> **Try it**
Using the hospital pay article, answer these questions:
1. At which hospital are casual staff still waiting to be paid?
2. Who gave assurances last week that fixing the pay system was his top priority?
3. What keeps the workers from accurately checking how much money they are still owed?

BEGIN Passage provided

Hospital pay debacle continues
CASUAL staff, across a range of work situations at Gympie Hospital are still waiting to be paid, after Queensland Health’s new pay system again failed to deliver this week.
The Gympie workers are among Queensland Health casual workers state-wide who have again been left out of pocket as a result of the new pay system.
Last week Minister for Health Deputy Premier Paul Lucas gave assurances that fixing the pay system was his top priority but it appears the system has again failed this week to pay workers for their last two weeks’ efforts.
Further complicating the problem is that the workers have still not received pay slips which means they cannot accurately check just how much money they are still owed.
Yesterday, workers contacted The Gympie Times to tell of their long wait for payment for hours worked on the condition of anonymity as a result of work agreements.
One worker said she was still owed at least two weeks pay but was unable to put an accurate figure on the hours owed as a result of not having received a pay slip.

END Passage provided
BEGIN Provided data

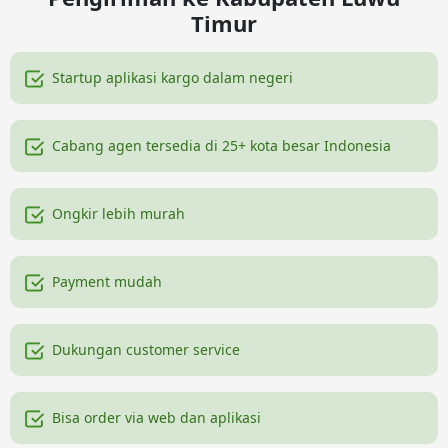
Timur
Startup aplikasi kargo dalam negeri
Cabang agen tersedia di 25+ kota besar Indonesia
Ongkir lebih murah
Payment mudah
Dukungan customer service
Bisa order via web dan aplikasi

END Provided data

> **Answer to the exercise**
1. Gympie Hospital.
2. Paul Lucas, the Minister for Health and Deputy Premier.
3. They have still not received pay slips.